I'm aware of what they said in this regard. I'm talking about this focus on apps like Signal in these leaks when absolutely nothing new and special about the programs themselves was revealed by the leaks. Hacking the device that runs these kinds of programs has always been known to be a weak point, and suddenly it's a hot topic now? It created a narrative that Signal was weak and possibly no longer secure.
Like I said, Assange is no dummy, and not only does he have extensive knowledge of all of this, but he also knows the media is by and large technologically inept. When you break stories like this, one should take pains to make them aware of these things. Likewise, the media owes it to their viewers/readers to discuss these matters clearly because the general populace often can't see the differences here. Instead, the discussions had all seemed to foster an image that there was some new security weakness. This is particularly annoying to me. I've already to explain to 2 people up North that nothing was broken, and it's still a secure way of communicating.

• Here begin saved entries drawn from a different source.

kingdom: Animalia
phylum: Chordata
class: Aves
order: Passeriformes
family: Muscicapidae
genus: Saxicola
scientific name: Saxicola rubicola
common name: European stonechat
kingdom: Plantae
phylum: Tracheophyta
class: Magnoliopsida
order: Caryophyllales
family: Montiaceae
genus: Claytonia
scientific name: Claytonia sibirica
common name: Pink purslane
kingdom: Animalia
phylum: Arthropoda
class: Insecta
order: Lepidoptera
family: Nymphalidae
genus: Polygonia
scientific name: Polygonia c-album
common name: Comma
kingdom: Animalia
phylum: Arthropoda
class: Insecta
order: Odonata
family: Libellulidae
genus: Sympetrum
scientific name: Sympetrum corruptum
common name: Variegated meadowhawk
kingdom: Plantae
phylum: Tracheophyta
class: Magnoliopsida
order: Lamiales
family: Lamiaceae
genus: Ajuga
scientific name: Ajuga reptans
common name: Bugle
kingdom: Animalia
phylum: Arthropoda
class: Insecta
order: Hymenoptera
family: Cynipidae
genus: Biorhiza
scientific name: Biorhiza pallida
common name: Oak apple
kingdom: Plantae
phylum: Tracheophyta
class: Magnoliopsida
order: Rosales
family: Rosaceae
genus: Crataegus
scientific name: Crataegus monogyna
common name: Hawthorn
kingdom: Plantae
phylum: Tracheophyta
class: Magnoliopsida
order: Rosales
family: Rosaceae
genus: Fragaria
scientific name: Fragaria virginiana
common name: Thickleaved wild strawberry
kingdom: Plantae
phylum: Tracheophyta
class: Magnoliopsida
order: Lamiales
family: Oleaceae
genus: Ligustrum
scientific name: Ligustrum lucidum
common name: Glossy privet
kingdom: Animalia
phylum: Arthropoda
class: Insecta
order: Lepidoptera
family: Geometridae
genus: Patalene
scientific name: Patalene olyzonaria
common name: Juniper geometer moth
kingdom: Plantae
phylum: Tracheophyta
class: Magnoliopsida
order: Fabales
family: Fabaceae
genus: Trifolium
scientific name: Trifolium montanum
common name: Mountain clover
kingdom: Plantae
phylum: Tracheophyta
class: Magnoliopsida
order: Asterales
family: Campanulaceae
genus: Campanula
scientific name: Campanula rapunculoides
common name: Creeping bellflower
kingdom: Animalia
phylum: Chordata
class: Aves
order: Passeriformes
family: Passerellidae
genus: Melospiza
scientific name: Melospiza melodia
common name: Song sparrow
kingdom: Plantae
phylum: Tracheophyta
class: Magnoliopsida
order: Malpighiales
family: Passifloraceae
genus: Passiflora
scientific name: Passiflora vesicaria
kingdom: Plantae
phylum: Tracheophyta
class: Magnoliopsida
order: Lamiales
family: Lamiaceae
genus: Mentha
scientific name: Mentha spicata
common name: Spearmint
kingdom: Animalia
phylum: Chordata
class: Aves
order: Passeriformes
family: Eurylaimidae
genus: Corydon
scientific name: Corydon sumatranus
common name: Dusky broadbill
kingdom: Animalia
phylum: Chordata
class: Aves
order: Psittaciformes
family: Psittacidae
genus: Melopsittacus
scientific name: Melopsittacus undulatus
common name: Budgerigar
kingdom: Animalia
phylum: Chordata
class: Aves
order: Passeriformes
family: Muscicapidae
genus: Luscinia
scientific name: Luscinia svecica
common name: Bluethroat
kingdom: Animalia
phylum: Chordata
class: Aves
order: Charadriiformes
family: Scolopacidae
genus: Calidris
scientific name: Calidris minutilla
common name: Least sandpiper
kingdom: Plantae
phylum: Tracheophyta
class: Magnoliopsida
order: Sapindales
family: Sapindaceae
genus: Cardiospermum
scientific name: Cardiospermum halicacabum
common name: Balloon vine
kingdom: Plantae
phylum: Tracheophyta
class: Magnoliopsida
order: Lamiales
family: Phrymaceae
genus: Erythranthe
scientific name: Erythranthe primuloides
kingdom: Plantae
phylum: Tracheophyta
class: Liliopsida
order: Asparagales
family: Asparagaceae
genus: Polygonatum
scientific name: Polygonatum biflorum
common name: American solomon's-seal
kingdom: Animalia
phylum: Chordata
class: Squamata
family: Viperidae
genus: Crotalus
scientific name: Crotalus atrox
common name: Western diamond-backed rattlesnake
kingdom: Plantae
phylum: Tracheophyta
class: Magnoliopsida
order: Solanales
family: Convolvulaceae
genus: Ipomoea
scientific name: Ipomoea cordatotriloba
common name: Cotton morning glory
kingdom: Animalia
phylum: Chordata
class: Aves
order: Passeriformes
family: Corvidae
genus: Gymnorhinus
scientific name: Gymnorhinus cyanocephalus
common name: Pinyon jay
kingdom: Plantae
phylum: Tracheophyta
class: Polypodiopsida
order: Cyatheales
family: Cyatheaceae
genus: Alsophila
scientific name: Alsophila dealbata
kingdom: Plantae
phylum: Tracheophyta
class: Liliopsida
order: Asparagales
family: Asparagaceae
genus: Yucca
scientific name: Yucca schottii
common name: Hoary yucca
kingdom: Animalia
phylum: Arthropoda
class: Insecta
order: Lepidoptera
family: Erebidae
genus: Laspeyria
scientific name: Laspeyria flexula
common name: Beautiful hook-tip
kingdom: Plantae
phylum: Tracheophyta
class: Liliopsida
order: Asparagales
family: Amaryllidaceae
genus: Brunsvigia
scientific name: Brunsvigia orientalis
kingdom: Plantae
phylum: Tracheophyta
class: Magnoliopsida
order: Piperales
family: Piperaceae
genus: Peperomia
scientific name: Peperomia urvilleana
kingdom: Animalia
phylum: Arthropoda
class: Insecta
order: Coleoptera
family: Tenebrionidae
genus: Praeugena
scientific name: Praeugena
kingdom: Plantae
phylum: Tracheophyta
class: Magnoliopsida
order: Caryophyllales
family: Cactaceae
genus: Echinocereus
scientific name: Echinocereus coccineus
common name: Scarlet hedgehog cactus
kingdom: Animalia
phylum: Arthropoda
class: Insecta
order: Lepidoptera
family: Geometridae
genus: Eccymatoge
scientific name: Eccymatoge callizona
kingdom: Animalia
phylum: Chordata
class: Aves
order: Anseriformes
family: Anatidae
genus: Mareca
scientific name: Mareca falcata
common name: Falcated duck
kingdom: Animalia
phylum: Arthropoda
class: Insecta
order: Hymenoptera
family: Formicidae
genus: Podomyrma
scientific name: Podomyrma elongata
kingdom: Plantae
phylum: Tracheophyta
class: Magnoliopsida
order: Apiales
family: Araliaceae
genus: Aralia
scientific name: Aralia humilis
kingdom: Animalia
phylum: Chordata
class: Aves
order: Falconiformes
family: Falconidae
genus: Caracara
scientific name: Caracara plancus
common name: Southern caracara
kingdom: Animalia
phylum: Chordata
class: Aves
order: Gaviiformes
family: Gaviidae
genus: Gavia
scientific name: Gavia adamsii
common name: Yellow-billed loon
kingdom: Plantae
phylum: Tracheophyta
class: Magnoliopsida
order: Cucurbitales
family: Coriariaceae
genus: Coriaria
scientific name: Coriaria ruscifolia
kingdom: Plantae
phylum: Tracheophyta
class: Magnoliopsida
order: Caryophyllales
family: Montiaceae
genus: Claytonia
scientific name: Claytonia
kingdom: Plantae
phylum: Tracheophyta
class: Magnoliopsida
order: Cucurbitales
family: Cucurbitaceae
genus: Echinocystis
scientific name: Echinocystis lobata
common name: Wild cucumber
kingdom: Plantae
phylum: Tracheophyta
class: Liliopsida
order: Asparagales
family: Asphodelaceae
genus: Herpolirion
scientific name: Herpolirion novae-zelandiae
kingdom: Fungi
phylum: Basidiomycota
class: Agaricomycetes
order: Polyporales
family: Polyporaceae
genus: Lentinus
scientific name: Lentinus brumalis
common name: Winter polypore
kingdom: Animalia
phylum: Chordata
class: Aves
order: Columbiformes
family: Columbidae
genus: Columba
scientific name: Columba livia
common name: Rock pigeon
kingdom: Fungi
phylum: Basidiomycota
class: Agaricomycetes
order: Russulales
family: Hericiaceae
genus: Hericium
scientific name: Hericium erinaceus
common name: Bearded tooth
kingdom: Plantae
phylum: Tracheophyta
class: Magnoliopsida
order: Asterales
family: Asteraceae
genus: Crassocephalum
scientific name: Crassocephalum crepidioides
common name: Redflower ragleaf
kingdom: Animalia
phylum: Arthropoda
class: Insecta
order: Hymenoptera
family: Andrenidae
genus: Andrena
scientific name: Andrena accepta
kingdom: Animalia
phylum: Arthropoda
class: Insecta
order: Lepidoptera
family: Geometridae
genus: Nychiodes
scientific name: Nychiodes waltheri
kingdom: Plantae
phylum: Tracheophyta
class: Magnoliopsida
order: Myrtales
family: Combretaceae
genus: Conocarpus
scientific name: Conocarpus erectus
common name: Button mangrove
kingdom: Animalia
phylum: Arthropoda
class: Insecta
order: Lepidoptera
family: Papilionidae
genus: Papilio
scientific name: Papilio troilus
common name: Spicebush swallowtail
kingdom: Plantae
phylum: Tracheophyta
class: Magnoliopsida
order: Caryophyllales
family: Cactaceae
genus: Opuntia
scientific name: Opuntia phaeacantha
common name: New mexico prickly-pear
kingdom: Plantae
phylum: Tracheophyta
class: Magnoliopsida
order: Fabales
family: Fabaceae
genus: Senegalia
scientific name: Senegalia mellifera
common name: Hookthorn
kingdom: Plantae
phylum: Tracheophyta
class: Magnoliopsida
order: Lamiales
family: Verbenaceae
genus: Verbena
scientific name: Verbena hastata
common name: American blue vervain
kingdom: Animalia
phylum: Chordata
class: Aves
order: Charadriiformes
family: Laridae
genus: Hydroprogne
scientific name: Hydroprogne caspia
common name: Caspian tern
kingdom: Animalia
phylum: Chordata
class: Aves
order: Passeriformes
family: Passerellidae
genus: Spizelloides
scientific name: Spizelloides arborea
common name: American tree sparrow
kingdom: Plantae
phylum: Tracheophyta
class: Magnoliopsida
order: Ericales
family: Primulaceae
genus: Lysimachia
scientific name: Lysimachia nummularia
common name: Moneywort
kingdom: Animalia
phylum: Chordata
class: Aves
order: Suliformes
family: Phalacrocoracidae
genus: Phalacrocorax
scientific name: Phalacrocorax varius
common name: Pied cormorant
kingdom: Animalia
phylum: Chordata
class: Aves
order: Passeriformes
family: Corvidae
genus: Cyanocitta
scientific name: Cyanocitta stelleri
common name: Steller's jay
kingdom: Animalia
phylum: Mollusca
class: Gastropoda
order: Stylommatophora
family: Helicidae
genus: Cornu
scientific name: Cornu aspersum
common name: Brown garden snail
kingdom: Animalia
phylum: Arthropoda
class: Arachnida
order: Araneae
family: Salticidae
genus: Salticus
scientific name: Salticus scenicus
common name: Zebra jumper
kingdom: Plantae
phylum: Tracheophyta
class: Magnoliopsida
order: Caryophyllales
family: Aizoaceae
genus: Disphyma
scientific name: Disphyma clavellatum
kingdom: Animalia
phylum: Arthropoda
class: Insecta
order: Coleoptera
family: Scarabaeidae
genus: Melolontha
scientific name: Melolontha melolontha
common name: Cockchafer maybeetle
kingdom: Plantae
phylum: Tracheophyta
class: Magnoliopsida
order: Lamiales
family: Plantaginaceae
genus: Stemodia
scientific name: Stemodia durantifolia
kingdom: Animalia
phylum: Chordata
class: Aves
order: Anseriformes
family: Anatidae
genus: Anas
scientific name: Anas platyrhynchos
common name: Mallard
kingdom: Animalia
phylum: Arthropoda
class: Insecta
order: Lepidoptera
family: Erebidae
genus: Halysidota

I don't quite understand your harsh critique towards Assange/WL. The WL-article was pretty clear that CIA can't break the encryption, but only bypassed it by infecting the phone (with malware).
Can you be more specific? What would like to change in the article? Are there any ambiguities?
And there is new information.
1) CIA could actually hack "any" smartphone (even though it is likely much costly than before Snowden and likely is not "scalable").
Even worse, even Russia/China probably could use similar techniques as well, because CIA din't notify Apple/Google about those bugs...2) Encryption may give a false sense of security.